## WRITTEN INSTRUCTION
Identify each row below that contains the string "entryPerimeter" and copy those rows in full. Match case exactly.
------------------------------------
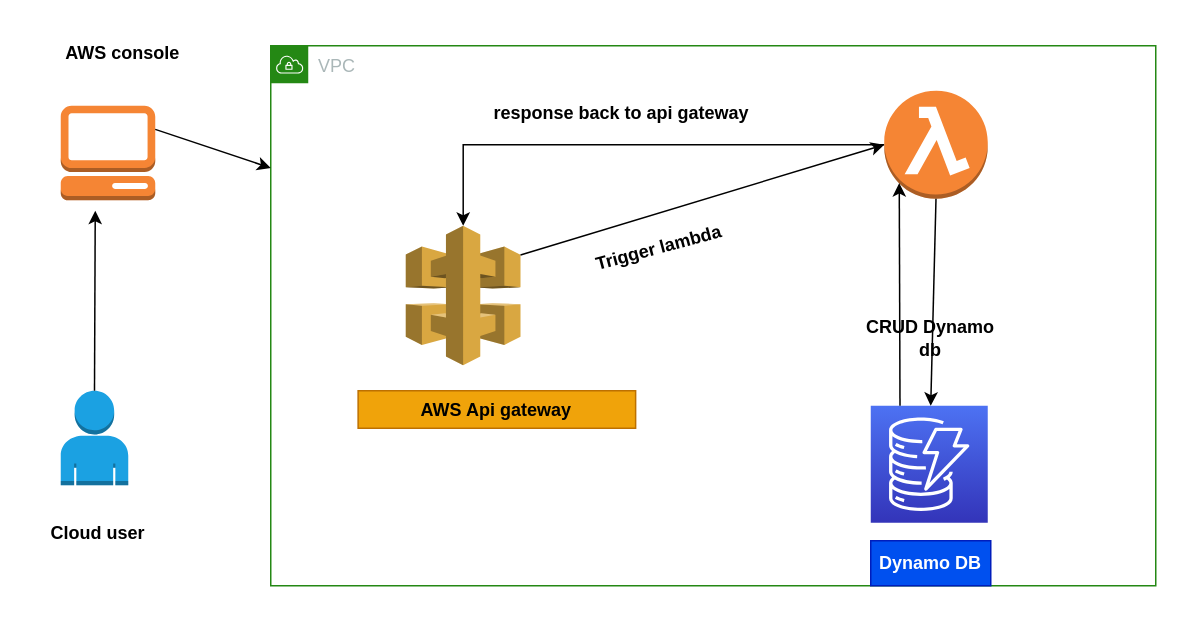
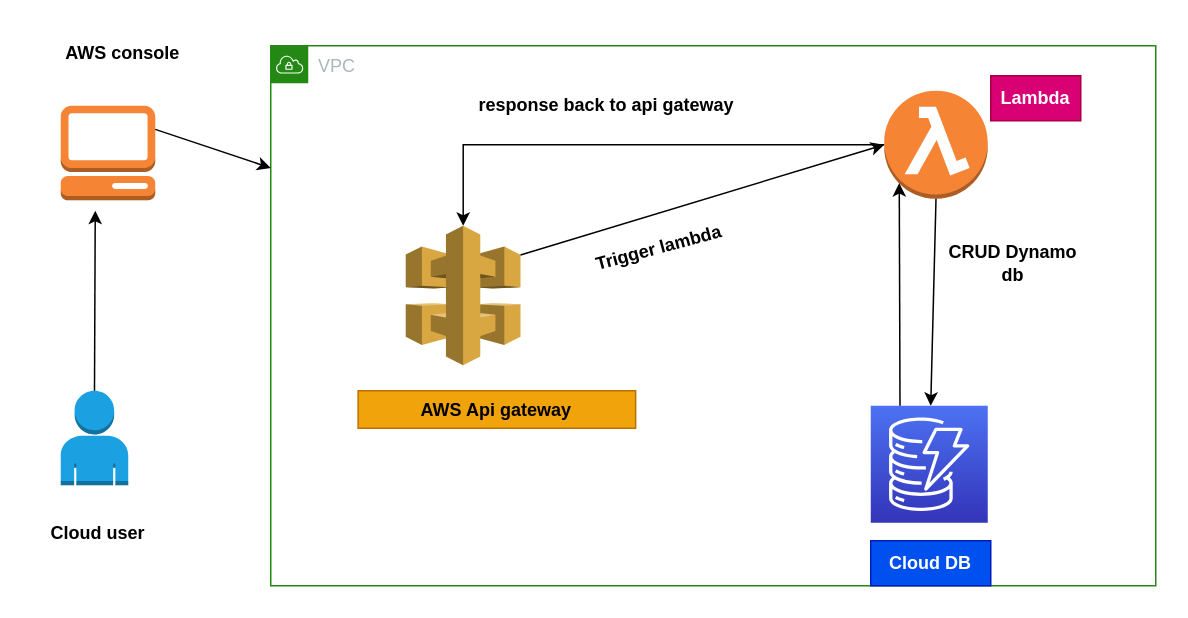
  <mxCell id="0" />
  <mxCell id="1" parent="0" />
  <mxCell id="2" value="VPC" style="points=[[0,0],[0.25,0],[0.5,0],[0.75,0],[1,0],[1,0.25],[1,0.5],[1,0.75],[1,1],[0.75,1],[0.5,1],[0.25,1],[0,1],[0,0.75],[0,0.5],[0,0.25]];outlineConnect=0;gradientColor=none;html=1;whiteSpace=wrap;fontSize=12;fontStyle=0;container=1;pointerEvents=0;collapsible=0;recursiveResize=0;shape=mxgraph.aws4.group;grIcon=mxgraph.aws4.group_vpc;strokeColor=#248814;fillColor=none;verticalAlign=top;align=left;spacingLeft=30;fontColor=#AAB7B8;dashed=0;" parent="1" vertex="1"><mxGeometry x="180" y="30" width="590" height="360" as="geometry" /></mxCell>
  <mxCell id="3" value="" style="outlineConnect=0;dashed=0;verticalLabelPosition=bottom;verticalAlign=top;align=center;html=1;shape=mxgraph.aws3.api_gateway;fillColor=#D9A741;gradientColor=none;" parent="2" vertex="1"><mxGeometry x="90" y="120" width="76.5" height="93" as="geometry" /></mxCell>
  <mxCell id="4" style="edgeStyle=orthogonalEdgeStyle;rounded=0;orthogonalLoop=1;jettySize=auto;html=1;exitX=0;exitY=0.5;exitDx=0;exitDy=0;exitPerimeter=0;" parent="2" source="5" target="3" edge="1"><mxGeometry relative="1" as="geometry" /></mxCell>
  <mxCell id="5" value="" style="outlineConnect=0;dashed=0;verticalLabelPosition=bottom;verticalAlign=top;align=center;html=1;shape=mxgraph.aws3.lambda_function;fillColor=#F58534;gradientColor=none;" parent="2" vertex="1"><mxGeometry x="409" y="30" width="69" height="72" as="geometry" /></mxCell>
  <mxCell id="6" value="" style="sketch=0;points=[[0,0,0],[0.25,0,0],[0.5,0,0],[0.75,0,0],[1,0,0],[0,1,0],[0.25,1,0],[0.5,1,0],[0.75,1,0],[1,1,0],[0,0.25,0],[0,0.5,0],[0,0.75,0],[1,0.25,0],[1,0.5,0],[1,0.75,0]];outlineConnect=0;fontColor=#232F3E;gradientColor=#4D72F3;gradientDirection=north;fillColor=#3334B9;strokeColor=#ffffff;dashed=0;verticalLabelPosition=bottom;verticalAlign=top;align=center;html=1;fontSize=12;fontStyle=0;aspect=fixed;shape=mxgraph.aws4.resourceIcon;resIcon=mxgraph.aws4.dynamodb;" parent="2" vertex="1"><mxGeometry x="400" y="240" width="78" height="78" as="geometry" /></mxCell>
  <mxCell id="7" value="" style="endArrow=classic;html=1;rounded=0;exitX=1;exitY=0.21;exitDx=0;exitDy=0;exitPerimeter=0;entryX=0;entryY=0.5;entryDx=0;entryDy=0;entryPerimeter=0;" parent="2" source="3" target="5" edge="1"><mxGeometry width="50" height="50" relative="1" as="geometry"><mxPoint x="310" y="290" as="sourcePoint" /><mxPoint x="360" y="240" as="targetPoint" /></mxGeometry></mxCell>
  <mxCell id="8" value="" style="endArrow=classic;html=1;rounded=0;exitX=0.5;exitY=1;exitDx=0;exitDy=0;exitPerimeter=0;" parent="2" source="5" target="6" edge="1"><mxGeometry width="50" height="50" relative="1" as="geometry"><mxPoint x="310" y="290" as="sourcePoint" /><mxPoint x="360" y="240" as="targetPoint" /></mxGeometry></mxCell>
  <mxCell id="9" value="" style="endArrow=classic;html=1;rounded=0;entryX=0.145;entryY=0.855;entryDx=0;entryDy=0;entryPerimeter=0;exitX=0.25;exitY=0;exitDx=0;exitDy=0;exitPerimeter=0;" parent="2" source="6" target="5" edge="1"><mxGeometry width="50" height="50" relative="1" as="geometry"><mxPoint x="310" y="290" as="sourcePoint" /><mxPoint x="360" y="240" as="targetPoint" /></mxGeometry></mxCell>
  <mxCell id="10" value="AWS Api gateway" style="text;html=1;strokeColor=#BD7000;fillColor=#f0a30a;align=center;verticalAlign=middle;whiteSpace=wrap;rounded=0;fontColor=#000000;fontStyle=1" parent="2" vertex="1"><mxGeometry x="58.25" y="230" width="185" height="25" as="geometry" /></mxCell>
- <mxCell id="12" value="Dynamo DB" style="text;html=1;strokeColor=#001DBC;fillColor=#0050ef;align=center;verticalAlign=middle;whiteSpace=wrap;rounded=0;fontColor=#ffffff;fontStyle=1" parent="2" vertex="1"><mxGeometry x="400" y="330" width="80" height="30" as="geometry" /></mxCell>
+ <mxCell id="11" value="&lt;div&gt;Lambda&lt;/div&gt;" style="text;html=1;strokeColor=#A50040;fillColor=#d80073;align=center;verticalAlign=middle;whiteSpace=wrap;rounded=0;fontColor=#ffffff;fontStyle=1" parent="2" vertex="1"><mxGeometry x="480" y="20" width="60" height="30" as="geometry" /></mxCell>
+ <mxCell id="12" value="Cloud DB" style="text;html=1;strokeColor=#001DBC;fillColor=#0050ef;align=center;verticalAlign=middle;whiteSpace=wrap;rounded=0;fontColor=#ffffff;fontStyle=1" parent="2" vertex="1"><mxGeometry x="400" y="330" width="80" height="30" as="geometry" /></mxCell>
  <mxCell id="13" value="Trigger lambda" style="text;html=1;strokeColor=none;fillColor=none;align=center;verticalAlign=middle;whiteSpace=wrap;rounded=0;rotation=-15;fontStyle=1" parent="2" vertex="1"><mxGeometry x="209.32" y="120" width="100" height="30" as="geometry" /></mxCell>
- <mxCell id="14" value="CRUD Dynamo db" style="text;html=1;strokeColor=none;fillColor=none;align=center;verticalAlign=middle;whiteSpace=wrap;rounded=0;fontStyle=1" parent="2" vertex="1"><mxGeometry x="395" y="180" width="90" height="30" as="geometry" /></mxCell>
- <mxCell id="15" value="response back to api gateway" style="text;html=1;strokeColor=none;fillColor=none;align=center;verticalAlign=middle;whiteSpace=wrap;rounded=0;fontStyle=1" parent="2" vertex="1"><mxGeometry x="138.25" y="30" width="191.75" height="30" as="geometry" /></mxCell>
+ <mxCell id="14" value="CRUD Dynamo db" style="text;html=1;strokeColor=none;fillColor=none;align=center;verticalAlign=middle;whiteSpace=wrap;rounded=0;fontStyle=1" parent="2" vertex="1"><mxGeometry x="450" y="130" width="90" height="30" as="geometry" /></mxCell>
+ <mxCell id="15" value="response back to api gateway" style="text;html=1;strokeColor=none;fillColor=none;align=center;verticalAlign=middle;whiteSpace=wrap;rounded=0;fontStyle=1" parent="2" vertex="1"><mxGeometry x="128.25" y="25" width="191.75" height="30" as="geometry" /></mxCell>
  <mxCell id="16" value="" style="outlineConnect=0;dashed=0;verticalLabelPosition=bottom;verticalAlign=top;align=center;html=1;shape=mxgraph.aws3.management_console;fillColor=#F58534;gradientColor=none;" parent="1" vertex="1"><mxGeometry x="40" y="70" width="63" height="63" as="geometry" /></mxCell>
  <mxCell id="17" value="" style="outlineConnect=0;dashed=0;verticalLabelPosition=bottom;verticalAlign=top;align=center;html=1;shape=mxgraph.aws3.user;fillColor=#1ba1e2;strokeColor=#006EAF;fontColor=#ffffff;" parent="1" vertex="1"><mxGeometry x="40" y="260" width="45" height="63" as="geometry" /></mxCell>
  <mxCell id="18" value="" style="endArrow=classic;html=1;rounded=0;exitX=1;exitY=0.25;exitDx=0;exitDy=0;exitPerimeter=0;" parent="1" source="16" target="2" edge="1"><mxGeometry width="50" height="50" relative="1" as="geometry"><mxPoint x="130" y="120" as="sourcePoint" /><mxPoint x="430" y="270" as="targetPoint" /></mxGeometry></mxCell>
  <mxCell id="19" value="" style="endArrow=classic;html=1;rounded=0;exitX=0.5;exitY=0;exitDx=0;exitDy=0;exitPerimeter=0;" parent="1" source="17" edge="1"><mxGeometry width="50" height="50" relative="1" as="geometry"><mxPoint x="380" y="320" as="sourcePoint" /><mxPoint x="63" y="140" as="targetPoint" /></mxGeometry></mxCell>
  <mxCell id="20" value="Cloud user" style="text;html=1;strokeColor=none;fillColor=none;align=center;verticalAlign=middle;whiteSpace=wrap;rounded=0;fontStyle=1" parent="1" vertex="1"><mxGeometry x="20" y="340" width="90" height="30" as="geometry" /></mxCell>
  <mxCell id="21" value="AWS console" style="text;html=1;strokeColor=none;fillColor=none;align=center;verticalAlign=middle;whiteSpace=wrap;rounded=0;fontStyle=1" parent="1" vertex="1"><mxGeometry x="37.25" y="20" width="88.5" height="30" as="geometry" /></mxCell>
------------------------------------
## EXERCISE OUTPUT
  <mxCell id="7" value="" style="endArrow=classic;html=1;rounded=0;exitX=1;exitY=0.21;exitDx=0;exitDy=0;exitPerimeter=0;entryX=0;entryY=0.5;entryDx=0;entryDy=0;entryPerimeter=0;" parent="2" source="3" target="5" edge="1"><mxGeometry width="50" height="50" relative="1" as="geometry"><mxPoint x="310" y="290" as="sourcePoint" /><mxPoint x="360" y="240" as="targetPoint" /></mxGeometry></mxCell>
  <mxCell id="9" value="" style="endArrow=classic;html=1;rounded=0;entryX=0.145;entryY=0.855;entryDx=0;entryDy=0;entryPerimeter=0;exitX=0.25;exitY=0;exitDx=0;exitDy=0;exitPerimeter=0;" parent="2" source="6" target="5" edge="1"><mxGeometry width="50" height="50" relative="1" as="geometry"><mxPoint x="310" y="290" as="sourcePoint" /><mxPoint x="360" y="240" as="targetPoint" /></mxGeometry></mxCell>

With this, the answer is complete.